▼▼▼
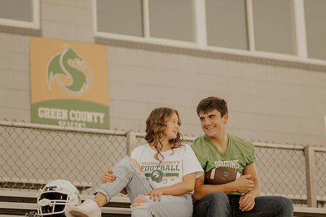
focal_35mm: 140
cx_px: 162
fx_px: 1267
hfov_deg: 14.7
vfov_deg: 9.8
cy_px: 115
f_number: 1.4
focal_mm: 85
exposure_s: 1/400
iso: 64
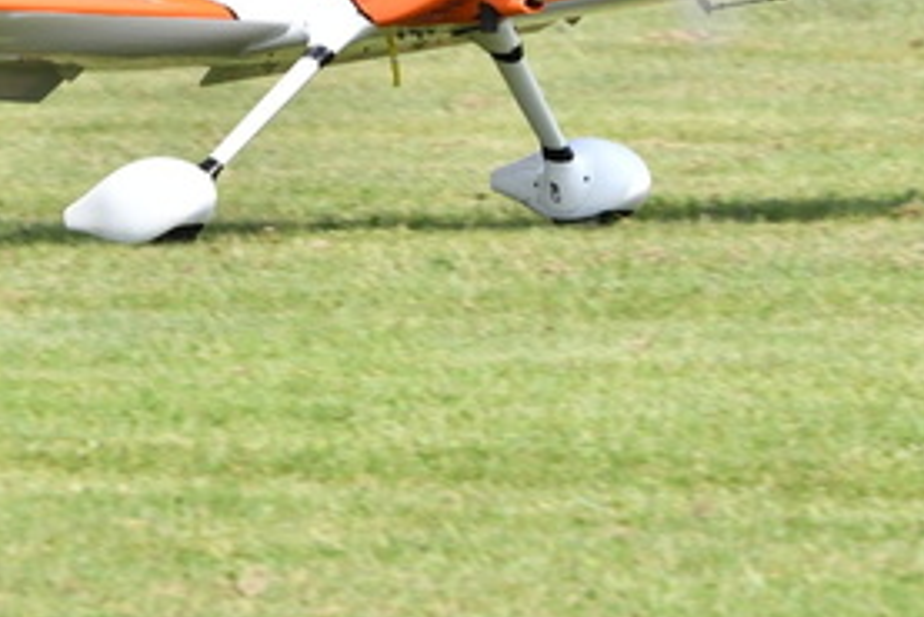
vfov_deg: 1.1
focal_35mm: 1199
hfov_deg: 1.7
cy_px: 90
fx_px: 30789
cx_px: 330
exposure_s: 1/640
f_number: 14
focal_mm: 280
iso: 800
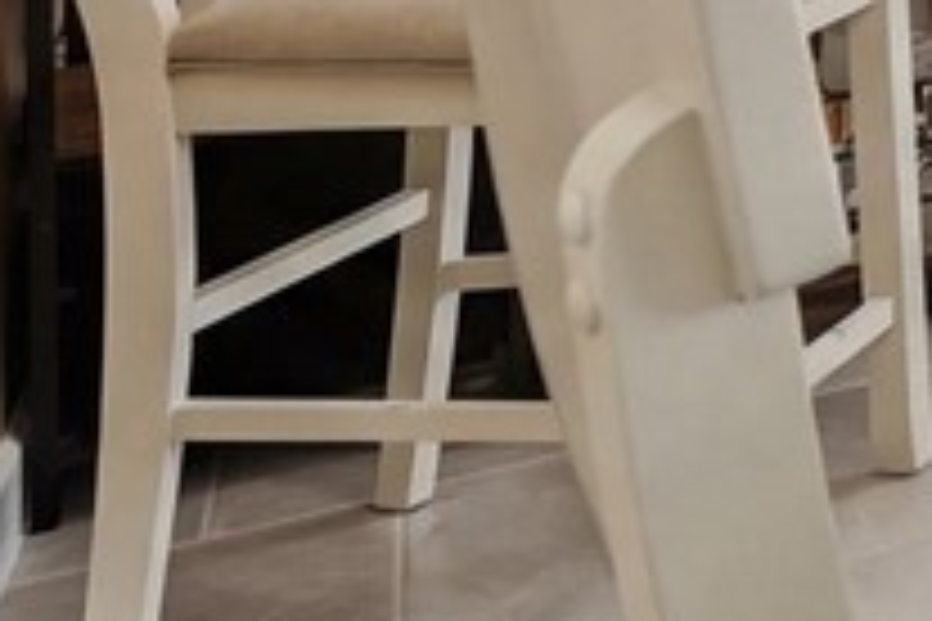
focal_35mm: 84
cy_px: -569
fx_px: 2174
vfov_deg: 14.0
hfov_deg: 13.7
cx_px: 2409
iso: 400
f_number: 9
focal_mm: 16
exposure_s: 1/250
▲▲▲
Task instructions
The answer must be the listing above, restated word for word, with no images in it.

Answer below
focal_35mm: 140
cx_px: 162
fx_px: 1267
hfov_deg: 14.7
vfov_deg: 9.8
cy_px: 115
f_number: 1.4
focal_mm: 85
exposure_s: 1/400
iso: 64
vfov_deg: 1.1
focal_35mm: 1199
hfov_deg: 1.7
cy_px: 90
fx_px: 30789
cx_px: 330
exposure_s: 1/640
f_number: 14
focal_mm: 280
iso: 800
focal_35mm: 84
cy_px: -569
fx_px: 2174
vfov_deg: 14.0
hfov_deg: 13.7
cx_px: 2409
iso: 400
f_number: 9
focal_mm: 16
exposure_s: 1/250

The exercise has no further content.